Search code examples
context-free-grammarregular-languagecontext-free-languagechomsky-normal-formchomsky-hierarchy

How to convert to Chomsky Normal Form quickly?


So I know the basic 4 step way of doing it. Removing the epsilons, then the variables less than 2 and so on. However, that way takes way too long for the problems we will have to do on the test.

Here is an example:
Convert this context-free grammar to an equivalent Chomsky normal form grammar. Remember to remove all useless symbols from the grammar.

S → TaXU | STUVWXY
T → UU | abc
U → bSc | ε
V → aV | Wb
W → cW | Va
X → bT | Tc
Y → cba | ε

This is 1 of 6 questions on the test. We have 50 minutes to complete the entire test. I can do this one, but it takes me like 30-40 minutes each time. Does anyone know any tricks or shortcuts to make something like this go quicker?

Thanks.


Solution

  • There are a few strategies you might use to reduce the time to get to an answer. First, you might try to understand directly the language of the grammar, and rather than converting the given grammar, writing down a new grammar in CNF for the same language. I don't know that this is particularly useful for the example given, but it might be useful, particularly if - on a test - you recognize a grammar as corresponding to a known language, or if the language is named or otherwise described.

    Otherwise, I would look for ways to simplify the grammar before attempting to remove ε. That step increases the size of your grammar, and you want that to be done as late as possible to avoid having to think about a bigger grammar earlier on. This has some nontrivial payoff in this example.

    First, see whether every symbol leads to a string in the language. This should be pretty quick. Eliminate any symbols which do not, as they are not even potentially useful.

    1. If a nonterminal leads to a string of terminals, it is potentially useful.
    2. If a nonterminal leads to a string of terminals and potentially useful nonterminals, it is potentially useful.

    For your grammar:

    • Y -> cba so Y is potentially useful
    • X -> bT -> babc so T is potentially useful
    • W and V do not lead anywhere useful; they only derive strings including themselves or each other, and neither one has proven to be potentially useful. These symbols, and any productions containing them, can be immediately discarded.
    • U -> e so U is potentially useful.
    • T -> abc so T is potentially useful
    • S -> TaXU -> abcaXU -> abcabTU -> abcababcU -> abcababc so S is potentially useful (too bad!)

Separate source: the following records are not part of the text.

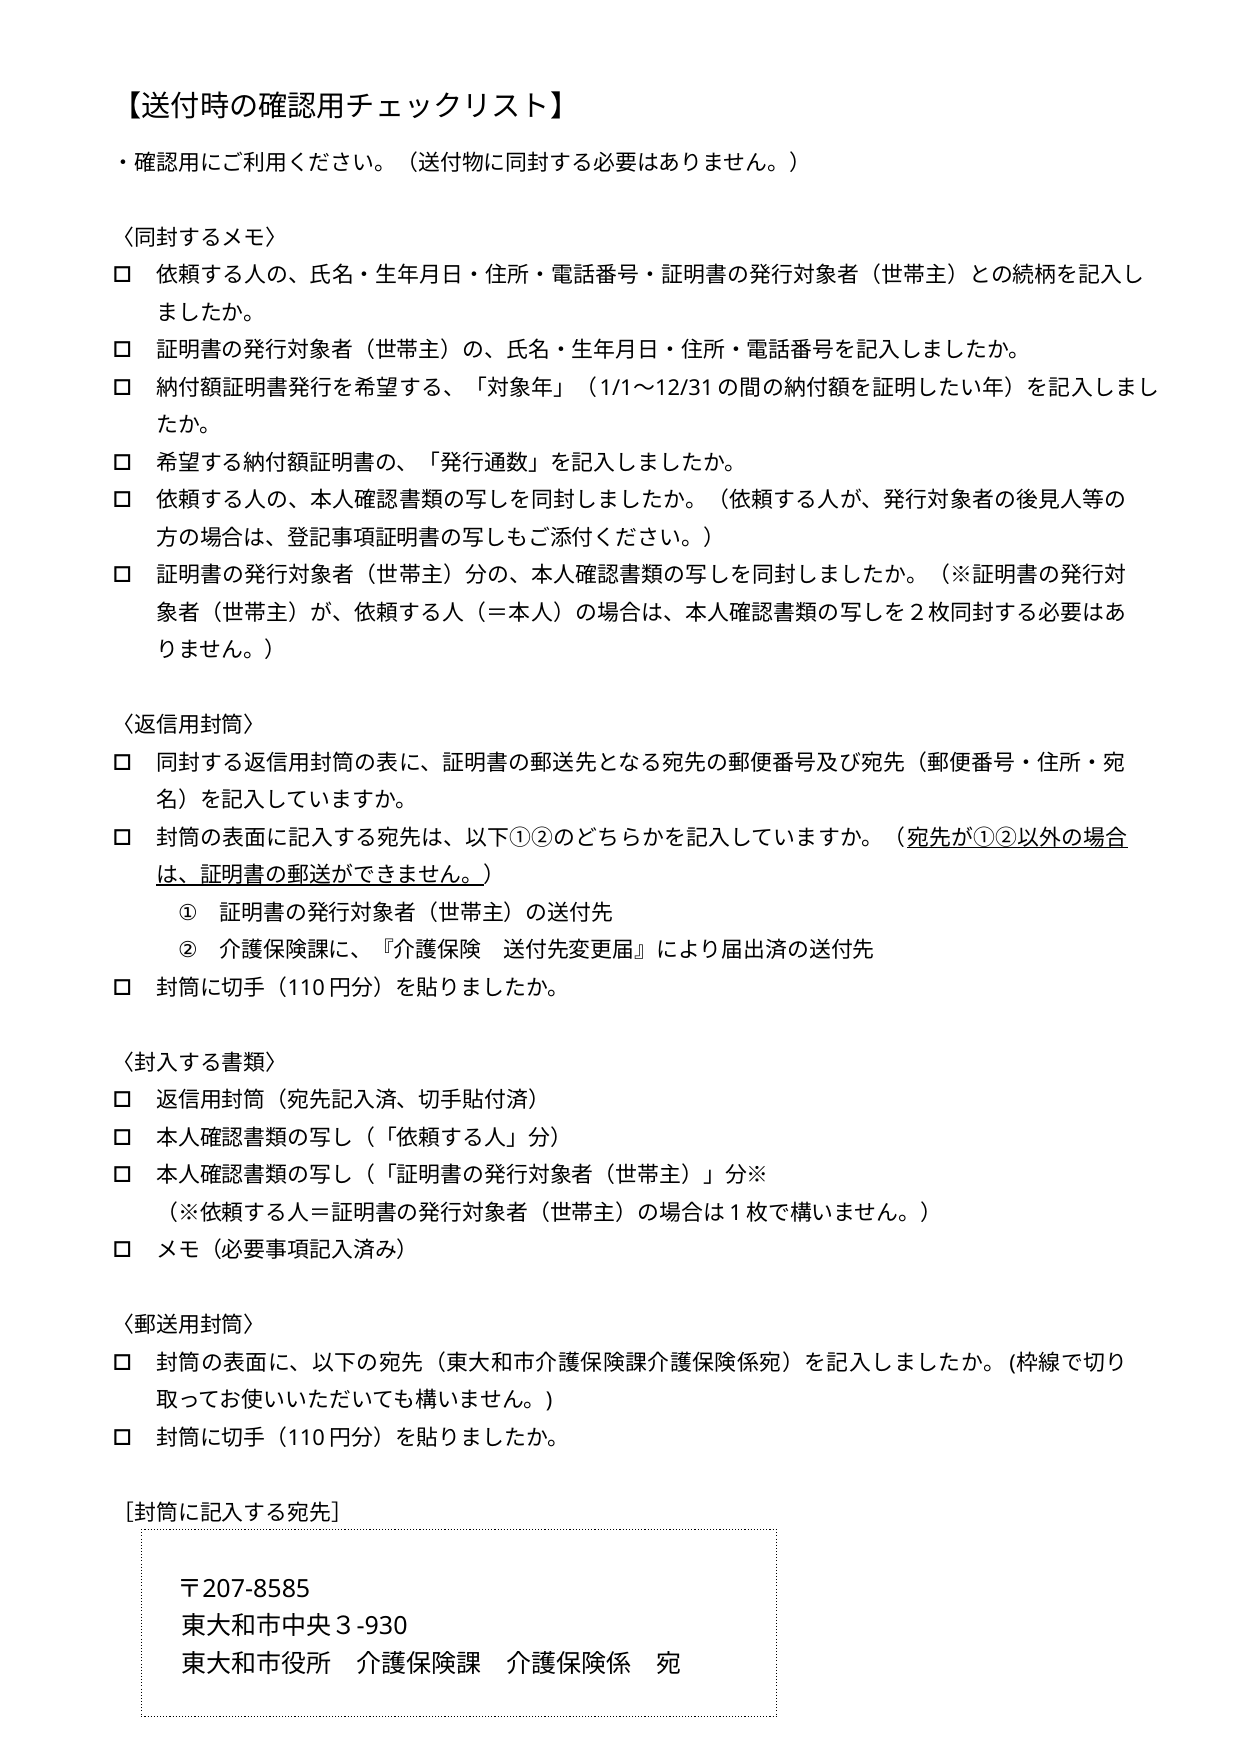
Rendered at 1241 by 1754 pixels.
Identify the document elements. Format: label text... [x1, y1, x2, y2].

list 本人確認書類の写し（「依頼する人」分） [112, 1117, 1128, 1154]
list 証明書の発行対象者（世帯主）分の、本人確認書類の写しを同封しましたか。（※証明書の発行対象者（世帯主）が、依頼する人（＝本人）の場合は、本人確認書類の写しを２枚同封する必要はありません。） [112, 554, 1128, 667]
text 〈郵送用封筒〉 [112, 1304, 1128, 1342]
list 返信用封筒（宛先記入済、切手貼付済） [112, 1079, 1128, 1117]
list 依頼する人の、本人確認書類の写しを同封しましたか。（依頼する人が、発行対象者の後見人等の方の場合は、登記事項証明書の写しもご添付ください。） [112, 479, 1128, 554]
list 証明書の発行対象者（世帯主）の、氏名・生年月日・住所・電話番号を記入しましたか。 [112, 329, 1128, 367]
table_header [142, 1529, 777, 1716]
text 〈封入する書類〉 [112, 1042, 1128, 1079]
list 封筒の表面に、以下の宛先（東大和市介護保険課介護保険係宛）を記入しましたか。(枠線で切り取ってお使いいただいても構いません。) [112, 1342, 1128, 1417]
list 希望する納付額証明書の、「発行通数」を記入しましたか。 [112, 442, 1128, 479]
list （※依頼する人＝証明書の発行対象者（世帯主）の場合は1枚で構いません。） [156, 1192, 1205, 1229]
list ① 証明書の発行対象者（世帯主）の送付先 [156, 892, 1128, 929]
list ② 介護保険課に、『介護保険 送付先変更届』により届出済の送付先 [156, 929, 1128, 967]
list 本人確認書類の写し（「証明書の発行対象者（世帯主）」分※ [112, 1154, 1205, 1192]
text 〈同封するメモ〉 [112, 217, 1128, 254]
list 封筒に切手（110円分）を貼りましたか。 [112, 967, 1128, 1004]
text ・確認用にご利用ください。（送付物に同封する必要はありません。） [112, 142, 1128, 179]
list 納付額証明書発行を希望する、「対象年」（1/1～12/31の間の納付額を証明したい年）を記入しましたか。 [112, 367, 1161, 442]
list メモ（必要事項記入済み） [112, 1229, 1128, 1267]
text 〈返信用封筒〉 [112, 704, 1128, 742]
text ［封筒に記入する宛先］ [112, 1492, 1128, 1529]
list 同封する返信用封筒の表に、証明書の郵送先となる宛先の郵便番号及び宛先（郵便番号・住所・宛名）を記入していますか。 [112, 742, 1128, 817]
list 依頼する人の、氏名・生年月日・住所・電話番号・証明書の発行対象者（世帯主）との続柄を記入しましたか。 [112, 254, 1146, 329]
text 【送付時の確認用チェックリスト】 [112, 67, 1128, 142]
list 封筒の表面に記入する宛先は、以下①②のどちらかを記入していますか。（宛先が①②以外の場合は、証明書の郵送ができません。） [112, 817, 1128, 892]
list 封筒に切手（110円分）を貼りましたか。 [112, 1417, 1128, 1454]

    This already gained us a lot. Consider the new grammar:

    S → TaXU
    T → UU | abc 
    U → bSc | ε 
    X → bT | Tc 
    Y → cba | ε
    

    Next, look for any nonterminal symbols other than S that don't appear in a remaining production. We can quickly see that Y is not reachable from S in this new grammar and can remove it to get:

    S → TaXU
    T → UU | abc 
    U → bSc | ε 
    X → bT | Tc
    

    It might be possible that the above steps could be usefully repeated to continue removing useless nonterminal symbols and productions. I think everything remaining is useful.

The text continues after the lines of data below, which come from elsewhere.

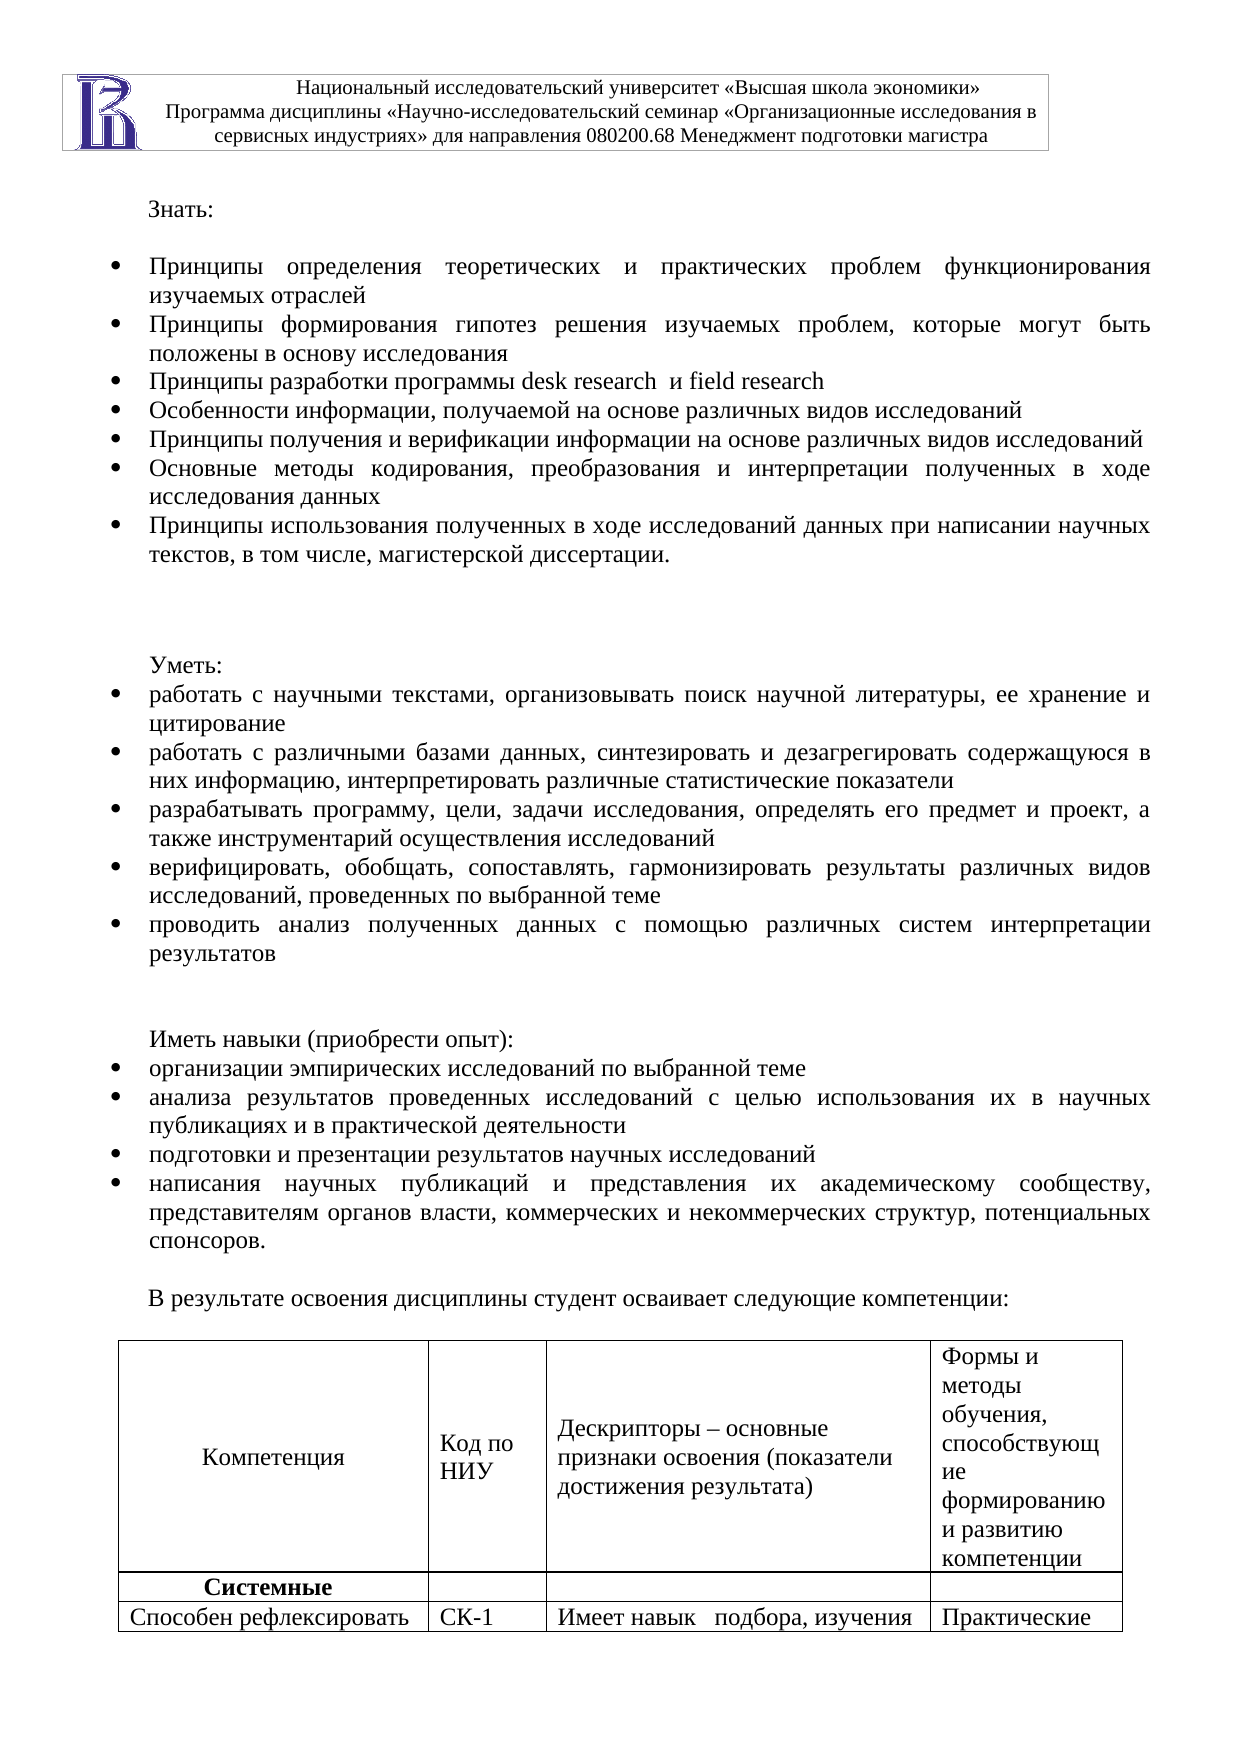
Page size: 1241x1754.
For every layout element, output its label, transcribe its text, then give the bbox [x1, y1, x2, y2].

picture [73, 74, 143, 150]
list Принципы определения теоретических и практических проблем функционирования изучаемых отраслей [111, 251, 1152, 309]
table_cell Имеет навык подбора, изучения и анализа научной литературы, компаративного анализа найденной теоретической и практической информации. [547, 1602, 930, 1631]
list Принципы формирования гипотез решения изучаемых проблем, которые могут быть положены в основу исследования [111, 309, 1152, 366]
text Иметь навыки (приобрести опыт): [149, 1024, 1152, 1053]
table_header Дескрипторы – основные признаки освоения (показатели достижения результата) [547, 1341, 930, 1571]
list Основные методы кодирования, преобразования и интерпретации полученных в ходе исследования данных [111, 453, 1152, 510]
table_cell [547, 1573, 930, 1601]
list Принципы использования полученных в ходе исследований данных при написании научных текстов, в том числе, магистерской диссертации. [111, 510, 1152, 568]
table_cell [429, 1573, 546, 1601]
list организации эмпирических исследований по выбранной теме [111, 1053, 1152, 1082]
table_header Код по НИУ [429, 1341, 546, 1571]
text Уметь: [149, 650, 1152, 679]
text В результате освоения дисциплины студент осваивает следующие компетенции: [74, 1283, 1152, 1312]
table_cell Системные [119, 1573, 428, 1601]
list анализа результатов проведенных исследований с целью использования их в научных публикациях и в практической деятельности [111, 1082, 1152, 1139]
list работать с различными базами данных, синтезировать и дезагрегировать содержащуюся в них информацию, интерпретировать различные статистические показатели [111, 737, 1152, 794]
list разрабатывать программу, цели, задачи исследования, определять его предмет и проект, а также инструментарий осуществления исследований [111, 794, 1152, 852]
list верифицировать, обобщать, сопоставлять, гармонизировать результаты различных видов исследований, проведенных по выбранной теме [111, 852, 1152, 909]
table_header Формы и методы обучения, способствующие формированию и развитию компетенции [931, 1341, 1122, 1571]
list Принципы разработки программы desk research и field research [111, 366, 1152, 395]
table_cell [931, 1573, 1122, 1601]
table_header Компетенция [119, 1341, 428, 1571]
table_cell Практические занятия, дискуссии, работа над магистерской диссертацией [931, 1602, 1122, 1631]
table_cell Способен рефлексировать (оценивать и перерабатывать) освоенные научные методы и способы деятельности [119, 1602, 428, 1631]
list Принципы получения и верификации информации на основе различных видов исследований [111, 424, 1152, 453]
list Особенности информации, получаемой на основе различных видов исследований [111, 395, 1152, 424]
list написания научных публикаций и представления их академическому сообществу, представителям органов власти, коммерческих и некоммерческих структур, потенциальных спонсоров. [111, 1168, 1152, 1254]
text Знать: [74, 194, 1152, 223]
list работать с научными текстами, организовывать поиск научной литературы, ее хранение и цитирование [111, 679, 1152, 737]
list подготовки и презентации результатов научных исследований [111, 1139, 1152, 1168]
list проводить анализ полученных данных с помощью различных систем интерпретации результатов [111, 909, 1152, 967]
table_cell СК-1 [429, 1602, 546, 1631]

    Now we can eliminate ε. The standard way of doing this is by adding productions that use ε in place of U. We have two productions that use U and three new productions to add. Our new grammar looks like this:

    S → TaXU | TaX
    T → UU | U | abc | ε 
    U → bSc
    X → bT | Tc
    

    Repeating for T:

    S → TaXU | aXU | TaX | aX
    T → UU | U | abc
    U → bSc
    X → bT | Tc | b | c
    

    We only have one production that take one nonterminal to another, and we can eliminate that by substitution:

    S → TaXU | aXU | TaX | aX
    T → UU | bSc | abc
    U → bSc
    X → bT | Tc | b | c
    

    Now, what's left shouldn't take too long - we're past the hardest part, which is eliminating empty productions and productions deriving a single nonterminal. Now, we just need to introduce productions for terminal symbols and for strings of terminals and nonterminals. I recommend you start with shorter strings and work your way up.

    We see some terminal symbols appearing alongside nonterminals, which cannot be, so you can always just add new nonterminals for them:

    S → TAXU | AXU | TAX | AX
    T → UU | BSC | ABC
    U → BSC
    X → BT | TC | b | c
    A → a
    B → b
    C → c
    

    Now, starting with the shortest strings (length > 2), add new symbols that derive two at a time. To save time, just work left to right. We see BSC, ABC, TAX, AXU and TAXU. We can add G → BS, H -> AB, I → TA, J → XU and get:

    S → IJ | AJ | IX | AX
    T → UU | GC | HC
    U → GC
    G → BS
    H → AB
    I → TA
    J → XU
    X → BT | TC | b | c
    A → a
    B → b
    C → c
    

    Now, did this take then 8 minutes you'd have to do the problem (6 problems, 50 minutes) in a testing situation? That's a bit tight. It certainly took me longer to type the explanation. Crossing out symbols and productions should be quick, but adding productions means writing them down, which takes some time.